Legendary band Yothu Yindi and their trailblazing call for a treaty
- Written by Aaron Corn, Professor and Inaugural Director, Indigenous Knowledge Institute, The University of Melbourne
Review: Writing in the Sand: The Epic Story of Legendary Band Yothu Yindi and How Their Song Treaty Gave Voice to a Movement by Matt Garrick (ABC Books)
Readers are advised this article contains depictions of deceased people. Special thanks to Witiyana Marika of Yothu Yindi for confirming it is acceptable to publish the late Mandawuy Yunupiŋu’s name.
Few musicians have had as profound an impact on Australia’s cultural and political life as those in Yothu Yindi. Formed in 1986, this revolutionary band brought together Indigenous musicians from the Yolŋu town of Yirrkala in Northeast Arnhem Land and their non-Indigenous, or Balanda, friends who played in a Darwin band called the Swamp Jockeys.
Their union became fertile ground for new musical dialogues between very different styles, cultures and ideas with the band’s innovative songs drawing on Yolŋu musical elements and lyrics.
Their sources were Manikay, the ancestral Yolŋu song tradition[1] performed in public ceremonies, and Djatpaŋarri, a playful and exuberant popular song form[2] composed and performed by young men in Yirrkala from the 1930s to the 1970s. These overt borrowings afforded Yothu Yindi their distinctive sound.
Sung in both English and Yolŋu languages, Yothu Yindi’s early hits included spirited rock anthems such as Djäpana: Sunset Dreaming and Treaty. These songs affirmed traditional ideas and values for local Yolŋu audiences, while resonating across Australia with the Aboriginal Reconciliation movement of the early 1990s.
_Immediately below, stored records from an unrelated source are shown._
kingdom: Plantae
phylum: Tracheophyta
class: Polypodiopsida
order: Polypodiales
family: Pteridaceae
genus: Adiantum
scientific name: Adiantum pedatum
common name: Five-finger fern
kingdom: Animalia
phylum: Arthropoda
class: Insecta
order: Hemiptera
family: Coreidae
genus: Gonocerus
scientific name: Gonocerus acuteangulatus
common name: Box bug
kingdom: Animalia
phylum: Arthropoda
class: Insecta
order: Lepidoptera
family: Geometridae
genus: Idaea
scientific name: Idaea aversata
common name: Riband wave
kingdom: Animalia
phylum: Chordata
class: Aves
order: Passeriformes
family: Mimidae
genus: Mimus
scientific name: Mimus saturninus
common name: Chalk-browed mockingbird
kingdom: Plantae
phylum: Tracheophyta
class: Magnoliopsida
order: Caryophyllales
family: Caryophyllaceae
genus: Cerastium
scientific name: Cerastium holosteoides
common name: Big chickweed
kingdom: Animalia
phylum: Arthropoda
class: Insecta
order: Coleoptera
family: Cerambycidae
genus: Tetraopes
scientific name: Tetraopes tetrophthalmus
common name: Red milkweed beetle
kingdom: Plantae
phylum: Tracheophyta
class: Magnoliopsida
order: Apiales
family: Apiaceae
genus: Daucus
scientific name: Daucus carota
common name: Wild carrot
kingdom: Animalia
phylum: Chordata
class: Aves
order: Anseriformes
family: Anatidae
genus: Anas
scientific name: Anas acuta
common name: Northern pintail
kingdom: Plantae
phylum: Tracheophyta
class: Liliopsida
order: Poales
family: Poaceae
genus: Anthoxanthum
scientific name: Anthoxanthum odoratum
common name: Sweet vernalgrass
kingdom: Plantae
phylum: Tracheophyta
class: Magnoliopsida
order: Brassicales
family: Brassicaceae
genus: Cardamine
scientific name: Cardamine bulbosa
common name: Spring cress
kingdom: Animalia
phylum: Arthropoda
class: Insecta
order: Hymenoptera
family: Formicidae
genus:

The band’s biggest hit, Treaty, released in 1991, was informed by the Yirrkala community’s deep sorrow over their 1971 Supreme Court loss[3] in a case brought against the bauxite mine that had consumed their surrounding homelands.
The song contributed significantly to popularising calls for the Australian government to negotiate a treaty with Indigenous peoples in recognition of their human rights and unceded sovereignty.
Despite the gravity of such themes in many of Yothu Yindi’s songs, the band’s generosity of spirit towards people from all walks of life shone through.
Growing into a group of increasingly diverse musicians over time, Yothu Yindi advocated their own vision for an Australia in which Indigenous people and others could live together in mutual respect and harmony.
Read more: My favourite album: Yothu Yindi's Tribal Voice[4]
An anthem for all Australians
Writing in the Sand: The Epic Story of Legendary Band Yothu Yindi and How their Song Treaty Gave Voice to a Movement[5] is a new book by Matt Garrick, an award winning writer and ABC News journalist based in Darwin. It is both Garrick’s first book and the band’s first biography.